• [WORK ITEM]: Please reproduce everything from "3. Attitude Control" down to "on prior knowledge." in the attitude control law text, swapping "sliding mode manifold" for "sliding surface" each time it occurs.

• [STUDY TEXT]:
────────────────────

3. Attitude Control Law with Actuator Dynamics Design

In this section, we show the development of a control law to solve the attitude stabilization with the actuator dynamics using the sliding mode manifold. Nevertheless, a sliding mode manifold needs to be differentiated secondly until the desired torque appears as the control term, then the conventional sliding mode control is not applicable. Thus, a second sliding manifold is introduced to asymptotically stabilize the first sliding manifold with a guaranteed quality [17]. First, a basic double FTSM control law is designed, assuming a prior knowledge of the time matrix of the actuator and the angular acceleration. Then, an adaptive double FTSM control law is designed without relying on prior knowledge.

3.1. Basic Double FTSM Control Law Design

For the attitude stabilization with actuator dynamics, the basic double FTSM manifold is introduced to design the control law [17,18]. The structure of the attitude stabilization system with basic double FTSM can be illustrated in Figure 2.

Figure 2.

Structure of basic double fast terminal sliding mode (FTSM) control system.

The first FTSM manifold is defined as:

$$\mathit{\sigma }=\mathit{w}+{\alpha }_1{\mathit{q}}_e+{\alpha }_2{\mathit{q}}_e^{\frac{a_1}{a_2}}$$ (6)

where ${\alpha }_1>0$, ${\alpha }_2>0$, and $a_1$, $a_2$ are positive odd integers satisfying $0<\frac{a_1}{a_2}<1$.

────────────────────

• [RECORDS]:
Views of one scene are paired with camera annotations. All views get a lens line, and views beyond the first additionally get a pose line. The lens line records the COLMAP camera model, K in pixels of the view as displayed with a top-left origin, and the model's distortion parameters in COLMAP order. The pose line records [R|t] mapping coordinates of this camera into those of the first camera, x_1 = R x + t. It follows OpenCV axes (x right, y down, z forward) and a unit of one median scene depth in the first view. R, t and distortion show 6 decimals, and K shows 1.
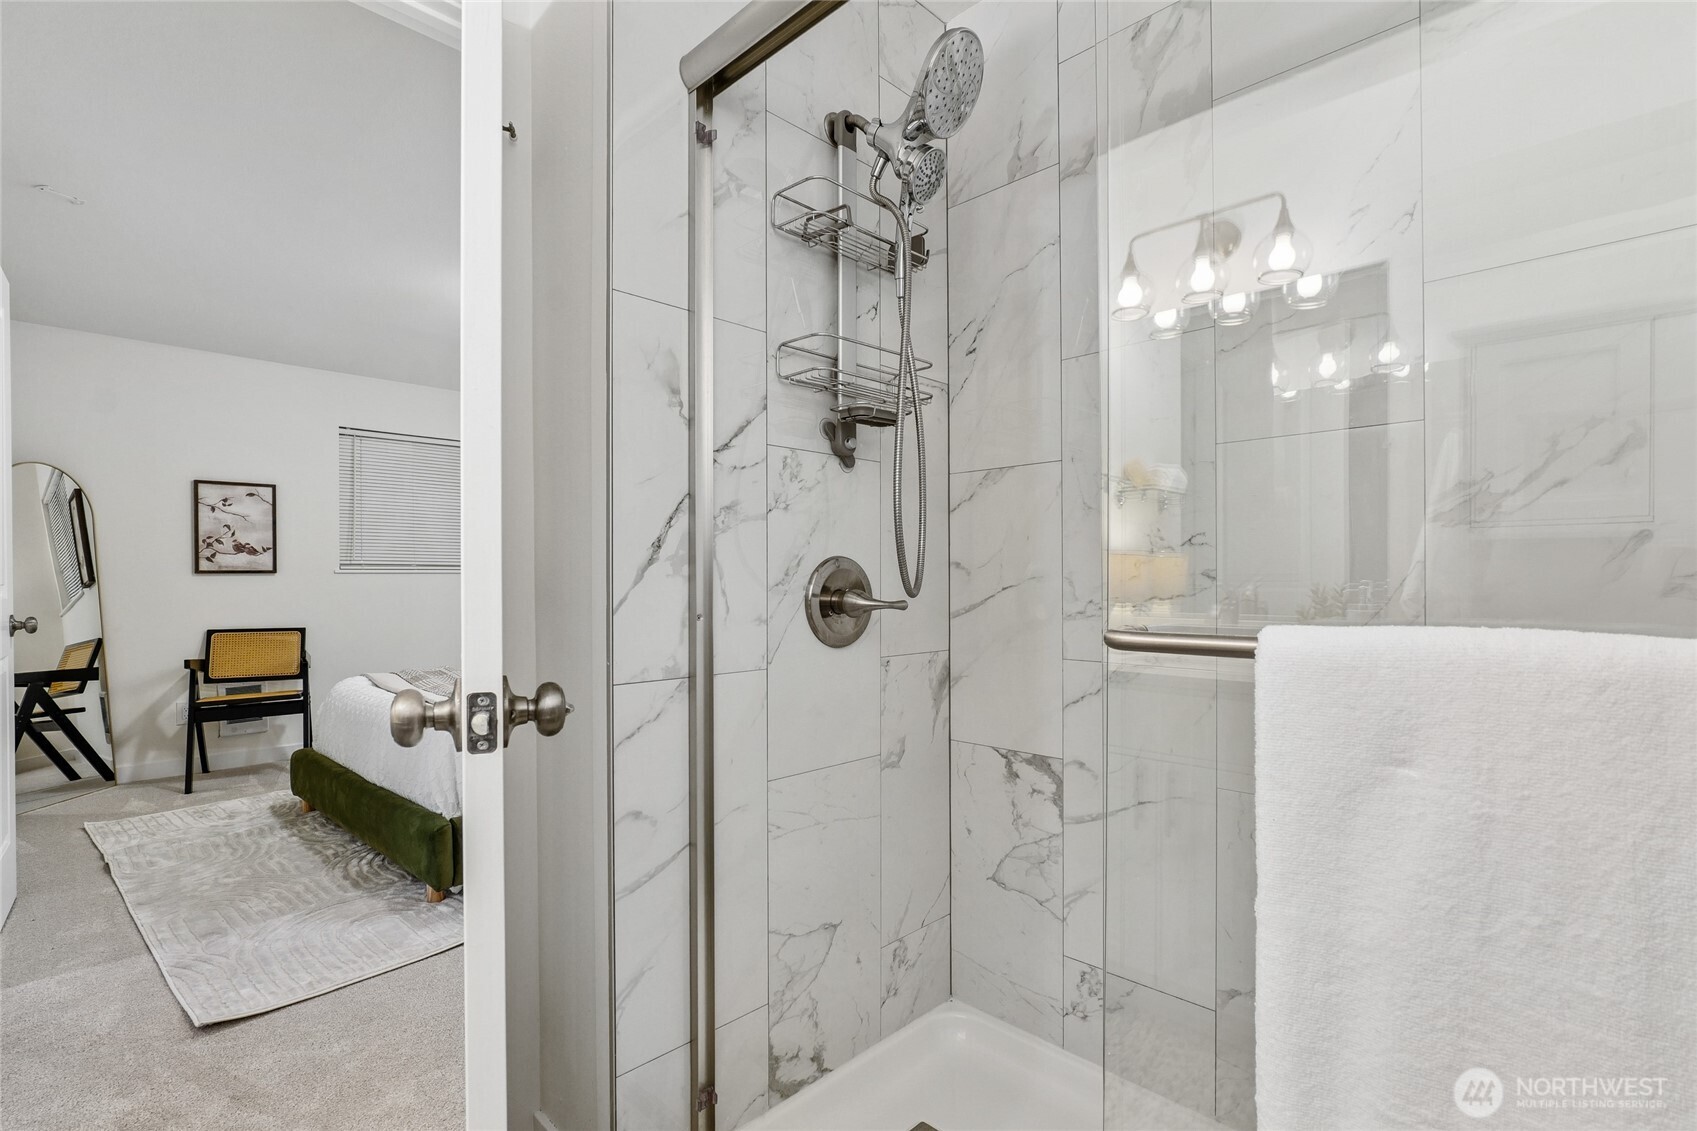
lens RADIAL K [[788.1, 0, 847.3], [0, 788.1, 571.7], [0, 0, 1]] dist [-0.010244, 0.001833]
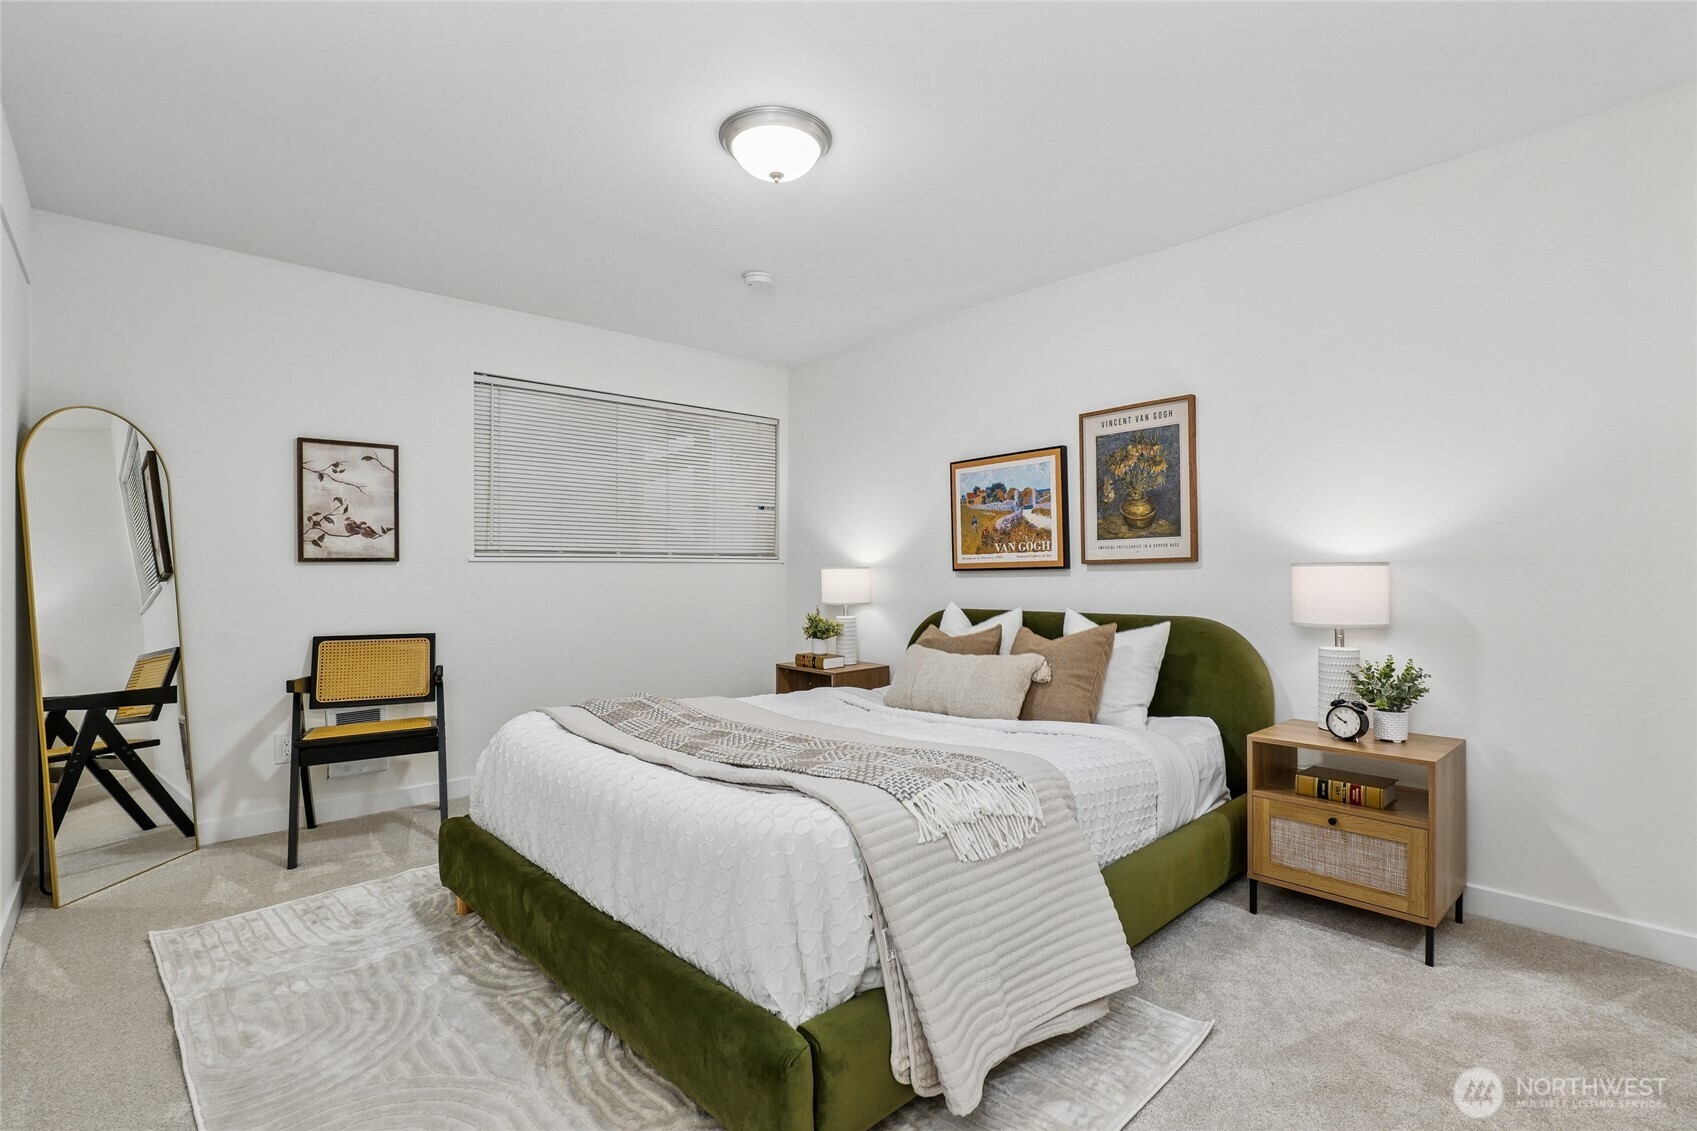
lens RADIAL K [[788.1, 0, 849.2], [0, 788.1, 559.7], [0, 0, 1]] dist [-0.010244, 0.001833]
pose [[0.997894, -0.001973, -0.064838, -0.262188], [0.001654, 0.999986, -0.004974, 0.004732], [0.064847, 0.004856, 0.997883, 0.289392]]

────────────────────

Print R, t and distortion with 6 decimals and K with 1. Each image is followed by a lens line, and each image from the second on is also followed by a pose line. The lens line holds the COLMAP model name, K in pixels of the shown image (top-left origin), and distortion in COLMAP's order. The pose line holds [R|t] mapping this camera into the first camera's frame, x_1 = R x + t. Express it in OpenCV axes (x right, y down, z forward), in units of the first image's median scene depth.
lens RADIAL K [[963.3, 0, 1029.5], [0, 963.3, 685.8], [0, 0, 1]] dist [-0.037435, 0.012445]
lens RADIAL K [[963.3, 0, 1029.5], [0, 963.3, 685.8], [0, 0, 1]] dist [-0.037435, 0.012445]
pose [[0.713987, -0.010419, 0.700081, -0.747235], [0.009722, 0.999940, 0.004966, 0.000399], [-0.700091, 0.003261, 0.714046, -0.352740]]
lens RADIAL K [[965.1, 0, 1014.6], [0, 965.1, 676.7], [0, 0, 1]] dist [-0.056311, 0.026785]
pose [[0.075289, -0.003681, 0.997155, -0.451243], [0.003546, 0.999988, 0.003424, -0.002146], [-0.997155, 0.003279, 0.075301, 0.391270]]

────────────────────

• [ANSWER FOR THE TASK]:
3. Attitude Control Law with Actuator Dynamics Design

In this section, we show the development of a control law to solve the attitude stabilization with the actuator dynamics using the sliding surface. Nevertheless, a sliding surface needs to be differentiated secondly until the desired torque appears as the control term, then the conventional sliding mode control is not applicable. Thus, a second sliding manifold is introduced to asymptotically stabilize the first sliding manifold with a guaranteed quality [17]. First, a basic double FTSM control law is designed, assuming a prior knowledge of the time matrix of the actuator and the angular acceleration. Then, an adaptive double FTSM control law is designed without relying on prior knowledge.